Print the records below from the first line through the line containing "716 891 0.17", both included, word for word.

---------- RECORDS SHOWN

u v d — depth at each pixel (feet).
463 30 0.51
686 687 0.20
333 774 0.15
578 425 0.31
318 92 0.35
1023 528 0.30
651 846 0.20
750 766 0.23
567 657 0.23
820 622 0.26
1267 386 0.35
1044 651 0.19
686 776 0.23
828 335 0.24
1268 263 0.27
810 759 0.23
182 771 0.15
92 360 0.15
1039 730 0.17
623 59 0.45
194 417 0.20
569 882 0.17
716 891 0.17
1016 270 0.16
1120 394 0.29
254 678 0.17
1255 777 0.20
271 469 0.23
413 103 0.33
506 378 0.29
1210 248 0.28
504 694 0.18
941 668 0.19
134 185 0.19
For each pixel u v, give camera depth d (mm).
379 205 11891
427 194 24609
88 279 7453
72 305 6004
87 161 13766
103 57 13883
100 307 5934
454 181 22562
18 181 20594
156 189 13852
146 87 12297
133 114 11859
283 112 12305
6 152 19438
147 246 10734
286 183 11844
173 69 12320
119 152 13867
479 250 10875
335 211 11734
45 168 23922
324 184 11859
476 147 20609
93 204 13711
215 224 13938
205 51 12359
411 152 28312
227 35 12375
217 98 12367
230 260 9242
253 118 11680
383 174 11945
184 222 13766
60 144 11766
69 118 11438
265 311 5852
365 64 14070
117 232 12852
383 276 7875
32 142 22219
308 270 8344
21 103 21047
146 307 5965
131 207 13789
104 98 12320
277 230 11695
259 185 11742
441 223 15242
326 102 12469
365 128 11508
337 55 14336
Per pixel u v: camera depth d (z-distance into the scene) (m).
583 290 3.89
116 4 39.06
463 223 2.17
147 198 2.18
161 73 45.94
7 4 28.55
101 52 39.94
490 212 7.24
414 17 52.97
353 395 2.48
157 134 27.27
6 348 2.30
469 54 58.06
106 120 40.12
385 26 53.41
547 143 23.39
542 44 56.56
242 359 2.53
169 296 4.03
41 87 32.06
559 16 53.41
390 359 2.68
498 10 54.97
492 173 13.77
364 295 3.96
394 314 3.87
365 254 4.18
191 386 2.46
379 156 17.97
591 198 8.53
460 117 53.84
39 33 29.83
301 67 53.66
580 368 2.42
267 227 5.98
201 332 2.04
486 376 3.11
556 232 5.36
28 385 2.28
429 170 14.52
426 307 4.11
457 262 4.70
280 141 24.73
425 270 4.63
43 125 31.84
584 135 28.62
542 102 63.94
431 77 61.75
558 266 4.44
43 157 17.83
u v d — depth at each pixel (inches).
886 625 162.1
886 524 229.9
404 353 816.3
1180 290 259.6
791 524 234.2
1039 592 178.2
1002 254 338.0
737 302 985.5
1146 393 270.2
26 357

--------------------

_REPLY TO THE TASK:_
u v d — depth at each pixel (feet).
463 30 0.51
686 687 0.20
333 774 0.15
578 425 0.31
318 92 0.35
1023 528 0.30
651 846 0.20
750 766 0.23
567 657 0.23
820 622 0.26
1267 386 0.35
1044 651 0.19
686 776 0.23
828 335 0.24
1268 263 0.27
810 759 0.23
182 771 0.15
92 360 0.15
1039 730 0.17
623 59 0.45
194 417 0.20
569 882 0.17
716 891 0.17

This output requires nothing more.